There’s much talk to the effect that tonight Barack Obama needs to get “the vision thing” back. This is exactly wrong. After four result-free years, all this president has is the vision thing. What he needs is “the policy thing,” “the accountability thing,” or, you know, “the record thing.” Which is why he’s in a lot deeper trouble than the popular analysis suggests.
What he needs can’t be conjured in campaign headquarters, and it can’t be faked in front of a Mitt Romney who’s tuned up like a dazzling and encyclopedically informed one-man policy-review team.
In the last debate, Obama’s “vision thing” stuck out so bizarrely against the facts that it was revealed as “the mirage thing.” The mirage took shape with his first answer and only grew more fantastical as the debate proceeded. How, Obama was asked off the bat, did he intend to put America back to work? His answer: by supporting math and science in community colleges. Yet, the Washington Post’s’ supposed wonk wunderkind, Ezra Klein, thinks Obama is too strong on policy details and only weak on the big picture. Today, Klein writes that “Obama can’t describe what he wants to achieve, but he can tell you everything about how he’ll get it done.”

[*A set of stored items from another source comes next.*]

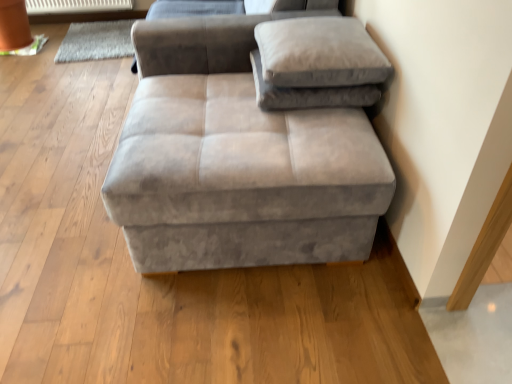
Question: Is suede gray ottoman at center closer to camera compared to suede gray pillow at upper right, placed as the first pillow when sorted from bottom to top?

Choices:
 (A) yes
 (B) no

Answer: (A)

Question: Does suede gray ottoman at center have a smaller size compared to suede gray pillow at upper right, placed as the first pillow when sorted from bottom to top?

Choices:
 (A) no
 (B) yes

Answer: (A)

Question: From a real-world perspective, is suede gray ottoman at center physically above suede gray pillow at upper right, placed as the first pillow when sorted from bottom to top?

Choices:
 (A) yes
 (B) no

Answer: (B)

Question: Can we say suede gray ottoman at center lies outside suede gray pillow at upper right, which is the 2th pillow in top-to-bottom order?

Choices:
 (A) no
 (B) yes

Answer: (B)

Question: Is suede gray ottoman at center shorter than suede gray pillow at upper right, which is the 2th pillow in top-to-bottom order?

Choices:
 (A) yes
 (B) no

Answer: (B)

Question: Is suede gray pillow at upper right, placed as the first pillow when sorted from bottom to top, bigger or smaller than suede-like beige pillow at upper right, which appears as the 2th pillow when ordered from the bottom?

Choices:
 (A) small
 (B) big

Answer: (A)

Question: Considering their positions, is suede gray pillow at upper right, which is the 2th pillow in top-to-bottom order, located in front of or behind suede-like beige pillow at upper right, which appears as the 2th pillow when ordered from the bottom?

Choices:
 (A) behind
 (B) front

Answer: (A)

Question: Does point (346, 92) appear closer or farther from the camera than point (365, 74)?

Choices:
 (A) farther
 (B) closer

Answer: (A)

Question: From the image's perspective, is suede gray pillow at upper right, which is the 2th pillow in top-to-bottom order, above or below suede-like beige pillow at upper right, which appears as the 2th pillow when ordered from the bottom?

Choices:
 (A) above
 (B) below

Answer: (B)

Question: Do you think white plastic radiator at upper left is within suede gray ottoman at center, or outside of it?

Choices:
 (A) inside
 (B) outside

Answer: (B)

Question: Does point (125, 0) appear closer or farther from the camera than point (189, 86)?

Choices:
 (A) farther
 (B) closer

Answer: (A)

Question: Is white plastic radiator at upper left to the left or to the right of suede gray ottoman at center in the image?

Choices:
 (A) left
 (B) right

Answer: (A)

Question: Looking at their shapes, would you say white plastic radiator at upper left is wider or thinner than suede gray ottoman at center?

Choices:
 (A) wide
 (B) thin

Answer: (B)

Question: Considering their positions, is white plastic radiator at upper left located in front of or behind gray woolen mat at upper left?

Choices:
 (A) front
 (B) behind

Answer: (B)

Question: From a real-world perspective, is white plastic radiator at upper left physically located above or below gray woolen mat at upper left?

Choices:
 (A) below
 (B) above

Answer: (B)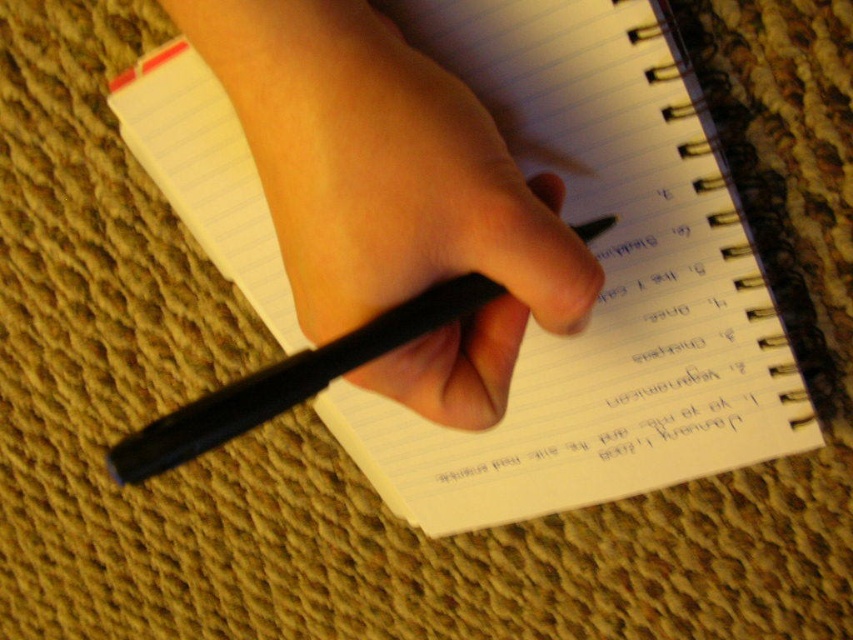
You are a photographer trying to capture a closeup of the notebook in the scene. The camera you are using has a depth of field that can focus clearly on objects within 17 inches from the camera. Based on the information provided, will the point at coordinates point (x=556, y=3) be in focus in your photo?

The point at coordinates point (x=556, y=3) is 16.96 inches from the camera, which is within the 17 inches depth of field range. Therefore, the point will be in focus in the photo.

Looking at this image, you are a graphic designer working on a layout. You need to place a logo exactly at the center of the white paper notebook at center. According to the coordinates provided, where should you position the logo?

The white paper notebook at center is located at point (604, 284), so you should position the logo at the center coordinates of (604, 284) to ensure it is centered on the notebook.

You are trying to write something in the notebook. The tip of the pen is at point (349, 276). If your hand is 14.29 inches away from the notebook, will you be able to reach the pen tip to the notebook?

The point (349, 276) is 14.29 inches away from the viewer, so yes, you can reach the pen tip to the notebook since the distance matches the hand position.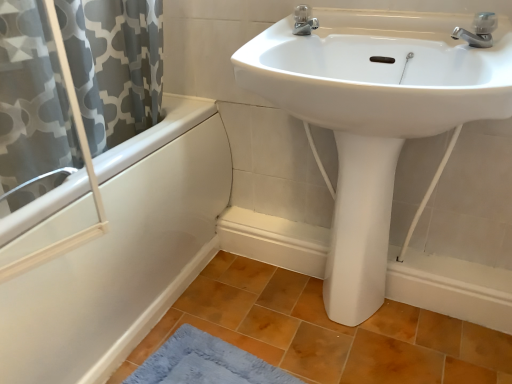
Question: Considering the positions of silver metallic faucet at upper right, which ranks as the 1th tap in front-to-back order, and silver metallic faucet at upper center, placed as the 2th tap when sorted from front to back, in the image, is silver metallic faucet at upper right, which ranks as the 1th tap in front-to-back order, bigger or smaller than silver metallic faucet at upper center, placed as the 2th tap when sorted from front to back,?

Choices:
 (A) big
 (B) small

Answer: (A)

Question: Relative to silver metallic faucet at upper center, the 1th tap when ordered from back to front, is silver metallic faucet at upper right, which ranks as the 1th tap in front-to-back order, in front or behind?

Choices:
 (A) behind
 (B) front

Answer: (B)

Question: Based on their relative distances, which object is nearer to the silver metallic faucet at upper center, marked as the 1th tap in a left-to-right arrangement?

Choices:
 (A) white glossy pedestal at center
 (B) white glossy sink at upper center
 (C) white glossy bathtub at left
 (D) brown matte tile at lower center
 (E) blue plush bath mat at lower left

Answer: (B)

Question: Based on their relative distances, which object is nearer to the blue plush bath mat at lower left?

Choices:
 (A) white glossy pedestal at center
 (B) white glossy bathtub at left
 (C) silver metallic faucet at upper right, which is counted as the first tap, starting from the right
 (D) white glossy sink at upper center
 (E) brown matte tile at lower center

Answer: (E)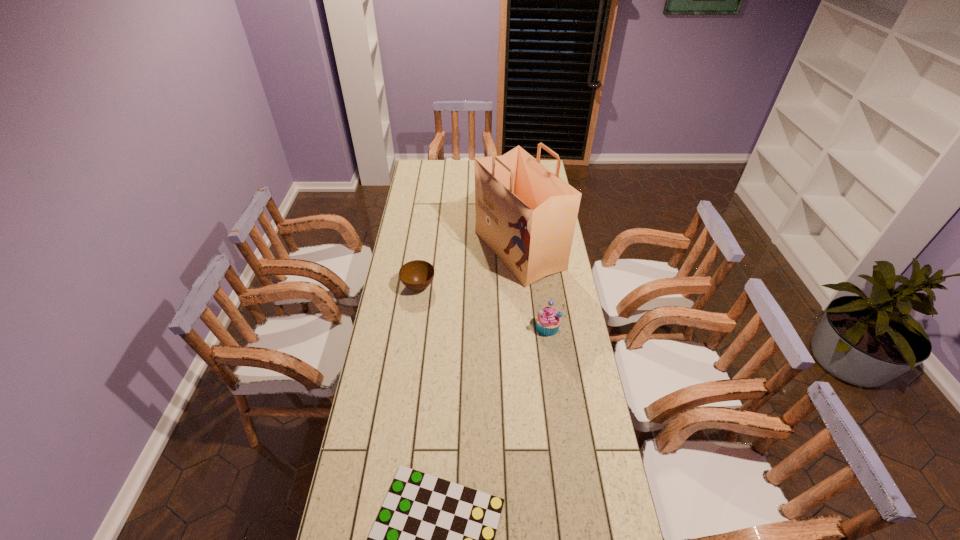
Identify the location of grocery bag at the right edge. (526, 214).

The width and height of the screenshot is (960, 540). Identify the location of muffin at the right edge. (548, 320).

Where is `vacant space at the far edge of the desktop`? The height and width of the screenshot is (540, 960). vacant space at the far edge of the desktop is located at coordinates (457, 161).

Find the location of `vacant space at the left edge of the desktop`. vacant space at the left edge of the desktop is located at coordinates (411, 191).

Image resolution: width=960 pixels, height=540 pixels. I want to click on vacant position at the right edge of the desktop, so click(x=619, y=512).

Find the location of a particular element. This screenshot has height=540, width=960. empty space between the bowl and the grocery bag is located at coordinates (468, 268).

Where is `free space between the tallest object and the third shortest object`? free space between the tallest object and the third shortest object is located at coordinates (533, 289).

Locate an element on the screen. This screenshot has height=540, width=960. empty location between the tallest object and the third farthest object is located at coordinates (533, 289).

Locate which object ranks in proximity to the muffin. Please provide its 2D coordinates. Your answer should be formatted as a tuple, i.e. [(x, y)], where the tuple contains the x and y coordinates of a point satisfying the conditions above.

[(526, 214)]

The image size is (960, 540). Find the location of `object identified as the third closest to the muffin`. object identified as the third closest to the muffin is located at coordinates (433, 539).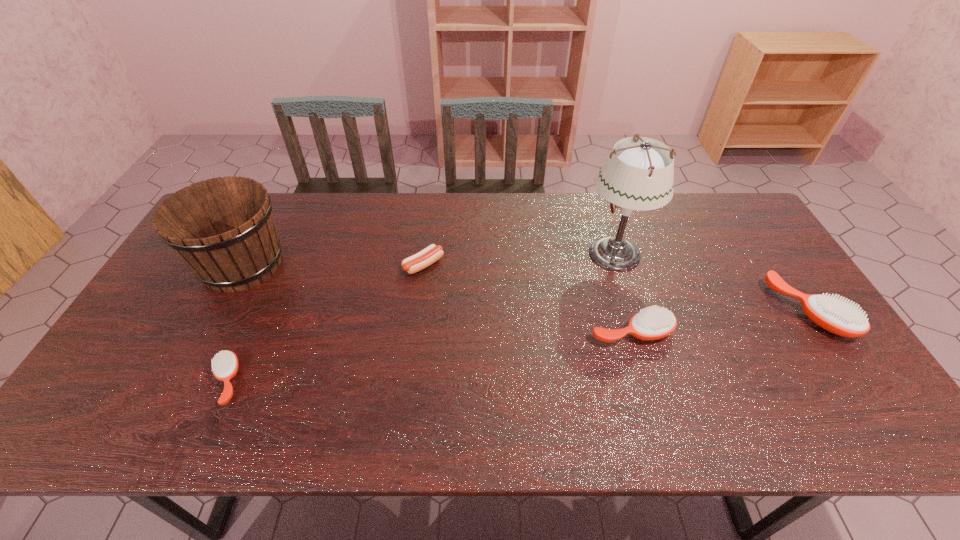
Where is `object at the right edge`? object at the right edge is located at coordinates click(x=837, y=316).

Image resolution: width=960 pixels, height=540 pixels. I want to click on object located in the far left corner section of the desktop, so pos(223,228).

The image size is (960, 540). In the image, there is a desktop. In order to click on vacant space at the far edge in this screenshot , I will do `click(608, 219)`.

In the image, there is a desktop. Where is `vacant region at the near edge`? vacant region at the near edge is located at coordinates (475, 383).

Identify the location of vacant area at the left edge. The image size is (960, 540). (188, 272).

Identify the location of blank space at the right edge of the desktop. (758, 251).

Identify the location of free space between the fifth shortest object and the sausage. (333, 265).

Locate an element on the screen. This screenshot has width=960, height=540. free spot between the nearest object and the rightmost hairbrush is located at coordinates tap(517, 346).

Locate an element on the screen. vacant point located between the second tallest object and the leftmost hairbrush is located at coordinates (234, 323).

This screenshot has height=540, width=960. Find the location of `empty space that is in between the tallest object and the sausage`. empty space that is in between the tallest object and the sausage is located at coordinates coord(519,259).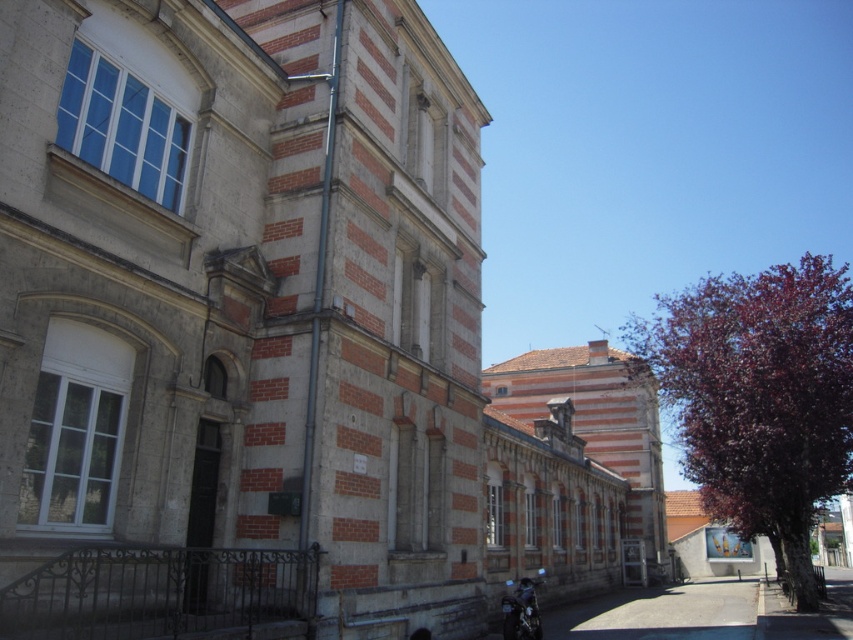
Is metallic pipe at center wider than shiny black motorcycle at lower right?

No.

Between metallic pipe at center and shiny black motorcycle at lower right, which one appears on the right side from the viewer's perspective?

shiny black motorcycle at lower right

Which is behind, point (300, 576) or point (514, 624)?

Positioned behind is point (514, 624).

At what (x,y) coordinates should I click in order to perform the action: click on metallic pipe at center. Please return your answer as a coordinate pair (x, y). The width and height of the screenshot is (853, 640). Looking at the image, I should click on (317, 292).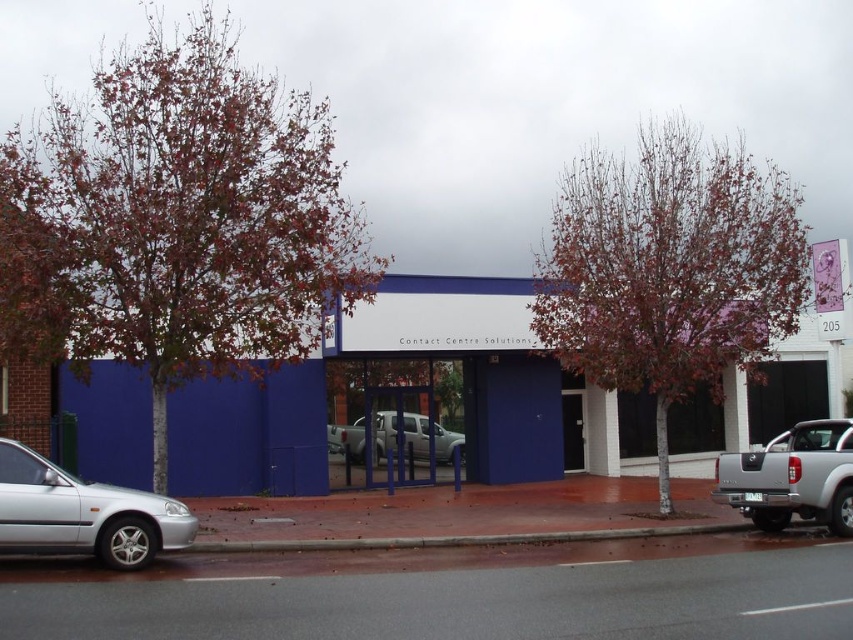
Question: Which of the following is the closest to the observer?

Choices:
 (A) silver metallic pickup truck at right
 (B) brown leafy tree at center

Answer: (A)

Question: Among these objects, which one is nearest to the camera?

Choices:
 (A) brown leafy tree at center
 (B) silver metallic pickup truck at right

Answer: (B)

Question: Which of the following is the closest to the observer?

Choices:
 (A) (763, 246)
 (B) (735, 493)

Answer: (B)

Question: Does brown concrete curb at lower center appear under silver metallic pickup truck at center?

Choices:
 (A) no
 (B) yes

Answer: (B)

Question: Is brown leafy tree at center to the right of silver metallic car at lower left from the viewer's perspective?

Choices:
 (A) yes
 (B) no

Answer: (A)

Question: Is silver metallic pickup truck at right below brown concrete curb at lower center?

Choices:
 (A) no
 (B) yes

Answer: (A)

This is, of course, a perfectly reversed description of Barack Obama—in 2008, 2012, and always.
For the millionth time, the president’s problem isn’t metaphysical. He’s not lacking vision or “narrative.” The Obama mirage is full of both. It’s a vaporous panorama landscape of a social-democratic United States, a republic of brothers’ keepers and citizen Julias kept afloat by a federal redistribution apparatus and newly funded by the repurposed proceeds of the rehabilitated rich. That’s “what he wants to achieve.” How will he “get it done”? That’s the policy desert in which the mirage pops up. On the extraordinarily rare occasion that this president of the United States is challenged to explain his transformative genius, he wings it with some elliptical nonsense about community college teachers.
If you’re an adolescent the Obama mirage sounds nice. If you’re an adult it’s the blueprint for a dystopian nightmare, and if you’re the American president it’s an unfeasible non-starter. For Mitt Romney, it’s a once-in-a-lifetime opportunity to show Americans that not all visions are equal. Some are hallucinations.